Al convegno interverranno Ines Giannini, commissario prefettizio del Comune di San Lorenzo Maggiore, Floriano Panza, sindaco del Comune di Guardia Sanframondi, Rosario De Iulio, presidente dell’Associazione Storica della Valle telesina ed Elio Mendillo, amministratore delegato del Gal Titerno. Relazioneranno: Simone Bozzato dell’Università di Roma Tor Vergata, Luigi R.Cielo, già docente presso l’Università di Salerno e l’Università Suor Orsola Banincasa e Pacifico Cofrancesco dell’Università di Pavia.

L'Associazione storica della Valle Telesina aderisce all'iniziativa del MiBACT "Maggio dei Libri", tre le iniziative proposte quest’anno: sabato 12 maggio alle ore 18.00 presso l’abbazia benedettina di S. Salvatore de Telesia sarà presentato il libro di Nicola Ciaburri “La forma come resistenza sismica: una città ricostruita dopo il terremoto del 1688”. Lo studio dell'arch. Ciaburri mira a dimostrare che la particolare forma “urbis” ed edilizia di Cerreto Sannita ha lo scopo di mitigare i crolli di edifici prodotti da effetti sismici. In base alla cultura e alle conoscenze scientifiche di allora, è possibile affermare che Cerreto sia stata la prima città antisismica? Interverranno oltre all’autore: Rosario De Iulio, presidente dell’ASVT, il giornalista Billy Nuzzolillo e Gregorio E. Rubino dell’Università Federico II.

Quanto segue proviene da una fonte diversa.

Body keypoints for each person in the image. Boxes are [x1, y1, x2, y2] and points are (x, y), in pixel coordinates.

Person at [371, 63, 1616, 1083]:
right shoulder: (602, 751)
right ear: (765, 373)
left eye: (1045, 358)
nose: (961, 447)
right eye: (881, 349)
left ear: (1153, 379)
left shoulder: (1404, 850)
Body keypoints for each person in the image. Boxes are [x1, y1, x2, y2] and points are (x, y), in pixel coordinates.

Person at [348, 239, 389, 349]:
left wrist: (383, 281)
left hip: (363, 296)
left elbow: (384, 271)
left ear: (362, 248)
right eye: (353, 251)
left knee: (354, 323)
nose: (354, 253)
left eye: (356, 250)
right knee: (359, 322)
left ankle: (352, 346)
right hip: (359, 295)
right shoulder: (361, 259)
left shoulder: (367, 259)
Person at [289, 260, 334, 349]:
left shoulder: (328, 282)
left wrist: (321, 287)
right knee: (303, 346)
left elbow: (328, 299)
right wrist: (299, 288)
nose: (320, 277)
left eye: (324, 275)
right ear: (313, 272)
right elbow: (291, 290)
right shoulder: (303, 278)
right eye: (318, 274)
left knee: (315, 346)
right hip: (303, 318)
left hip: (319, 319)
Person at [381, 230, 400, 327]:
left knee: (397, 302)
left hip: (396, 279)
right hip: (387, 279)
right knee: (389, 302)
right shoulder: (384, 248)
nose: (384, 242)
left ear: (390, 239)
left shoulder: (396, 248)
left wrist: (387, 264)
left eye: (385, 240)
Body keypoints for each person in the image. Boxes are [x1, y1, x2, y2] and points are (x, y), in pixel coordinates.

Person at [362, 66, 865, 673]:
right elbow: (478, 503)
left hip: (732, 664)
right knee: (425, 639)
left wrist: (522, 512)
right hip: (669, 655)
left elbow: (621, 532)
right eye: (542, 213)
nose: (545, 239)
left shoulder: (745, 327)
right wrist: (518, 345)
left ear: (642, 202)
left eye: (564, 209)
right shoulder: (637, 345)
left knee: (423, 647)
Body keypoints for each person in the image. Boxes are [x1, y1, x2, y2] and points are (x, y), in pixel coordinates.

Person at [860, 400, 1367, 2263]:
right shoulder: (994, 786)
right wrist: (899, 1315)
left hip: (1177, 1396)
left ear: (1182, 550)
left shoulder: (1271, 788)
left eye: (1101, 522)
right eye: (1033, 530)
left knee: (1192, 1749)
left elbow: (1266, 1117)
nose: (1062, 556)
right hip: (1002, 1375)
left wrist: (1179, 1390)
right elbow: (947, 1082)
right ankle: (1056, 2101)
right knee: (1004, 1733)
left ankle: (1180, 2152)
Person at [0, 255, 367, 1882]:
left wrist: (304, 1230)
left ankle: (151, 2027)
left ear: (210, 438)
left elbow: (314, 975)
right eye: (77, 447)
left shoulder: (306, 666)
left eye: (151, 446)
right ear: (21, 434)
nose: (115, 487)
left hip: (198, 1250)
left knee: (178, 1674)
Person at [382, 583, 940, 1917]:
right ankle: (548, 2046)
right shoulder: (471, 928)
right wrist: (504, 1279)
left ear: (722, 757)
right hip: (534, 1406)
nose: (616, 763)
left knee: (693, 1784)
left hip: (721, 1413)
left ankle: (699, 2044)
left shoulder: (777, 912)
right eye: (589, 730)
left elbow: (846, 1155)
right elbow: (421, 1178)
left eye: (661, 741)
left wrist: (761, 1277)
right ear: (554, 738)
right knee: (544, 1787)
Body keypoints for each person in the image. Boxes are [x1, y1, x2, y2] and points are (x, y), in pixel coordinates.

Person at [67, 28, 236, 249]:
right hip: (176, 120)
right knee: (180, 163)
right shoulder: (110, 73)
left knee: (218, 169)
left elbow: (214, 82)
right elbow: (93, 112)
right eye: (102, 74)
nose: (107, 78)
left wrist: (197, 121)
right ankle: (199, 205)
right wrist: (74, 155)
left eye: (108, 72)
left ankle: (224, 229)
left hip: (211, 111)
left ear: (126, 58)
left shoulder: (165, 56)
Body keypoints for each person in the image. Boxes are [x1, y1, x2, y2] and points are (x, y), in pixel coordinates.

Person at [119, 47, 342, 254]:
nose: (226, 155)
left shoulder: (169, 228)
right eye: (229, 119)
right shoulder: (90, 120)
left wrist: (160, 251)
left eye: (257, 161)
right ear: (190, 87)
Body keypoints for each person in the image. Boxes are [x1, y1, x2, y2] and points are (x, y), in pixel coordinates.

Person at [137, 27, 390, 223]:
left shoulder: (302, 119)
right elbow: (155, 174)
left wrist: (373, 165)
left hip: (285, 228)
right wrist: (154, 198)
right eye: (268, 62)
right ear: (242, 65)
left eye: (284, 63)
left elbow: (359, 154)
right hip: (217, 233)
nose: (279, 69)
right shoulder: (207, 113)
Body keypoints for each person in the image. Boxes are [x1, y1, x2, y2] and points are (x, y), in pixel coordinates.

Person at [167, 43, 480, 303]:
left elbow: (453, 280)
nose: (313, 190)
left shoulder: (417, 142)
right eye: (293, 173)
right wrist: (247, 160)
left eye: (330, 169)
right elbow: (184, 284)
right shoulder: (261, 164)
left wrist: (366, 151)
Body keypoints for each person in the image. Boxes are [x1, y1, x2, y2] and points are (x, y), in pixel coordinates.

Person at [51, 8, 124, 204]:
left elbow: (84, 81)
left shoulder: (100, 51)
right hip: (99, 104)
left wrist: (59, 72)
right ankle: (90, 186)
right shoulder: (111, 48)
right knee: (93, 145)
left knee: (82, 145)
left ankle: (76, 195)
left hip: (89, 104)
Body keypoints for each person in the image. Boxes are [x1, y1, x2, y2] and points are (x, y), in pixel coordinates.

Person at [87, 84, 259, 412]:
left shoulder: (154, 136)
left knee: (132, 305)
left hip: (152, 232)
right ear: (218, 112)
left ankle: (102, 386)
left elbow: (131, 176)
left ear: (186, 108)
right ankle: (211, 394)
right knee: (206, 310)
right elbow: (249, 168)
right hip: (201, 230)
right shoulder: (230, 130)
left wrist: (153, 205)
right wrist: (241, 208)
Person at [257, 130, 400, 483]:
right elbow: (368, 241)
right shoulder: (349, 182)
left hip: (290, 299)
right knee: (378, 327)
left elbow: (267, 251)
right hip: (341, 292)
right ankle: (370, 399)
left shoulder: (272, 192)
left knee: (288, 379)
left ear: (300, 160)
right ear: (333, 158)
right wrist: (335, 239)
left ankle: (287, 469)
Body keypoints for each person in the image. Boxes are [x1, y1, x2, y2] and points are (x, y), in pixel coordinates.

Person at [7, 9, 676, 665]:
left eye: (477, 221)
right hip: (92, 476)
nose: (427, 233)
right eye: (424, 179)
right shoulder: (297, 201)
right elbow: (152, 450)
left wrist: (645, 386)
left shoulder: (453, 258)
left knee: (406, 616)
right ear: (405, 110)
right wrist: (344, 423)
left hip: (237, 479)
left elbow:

Sabato 19 maggio alle ore 18.00 presso l’abbazia benedettina di S. Salvatore de Telesia sarà presentato l'Annuario 2017 a cura della Associazione. L’Annuario rappresenta la cartina di tornasole degli studi storici prodotti nella Valle telesina.

“Questi contributi tutti inediti ed originali – ha dichiarato il presidente dell’Associazione Rosario De Iulio- offrono al lettore un viariato campo di studi ed approfondimenti, pertanto a nome del Consiglio Direttivo e dei Soci tutti desidero ringraziare tutti gli autori per l'impegno profuso e non ultimo la tipografia di Giovanni Teta per il suo supporto”.

L’Associazione è presente anche nel programma del ciclo di conferenze organizzate dalla Società operaia di Mutuo soccorso di Cerreto Sannita, con il patrocinio del Comune in occasione dei 330 anni della fondazione della città: domenica 13 maggio alle ore 18.30 presso il centro polifunzionale della Società di Mutuo Soccorso di Cerreto si terrà la conferenza a cura di Antonietta Cutillo dal titolo: "Il terremoto del 1688 e la ricostruzione di Cerreto nelle memorie di Libero Petrucci, storico ottocentesco di S. Salvatore Telesino". La Cutillo racconterà l'opera inedita di Libero Petrucci, “Storia di Telese”, ed in particolare le pagine dedicate a Cerreto, al terremoto e alla ricostruzione.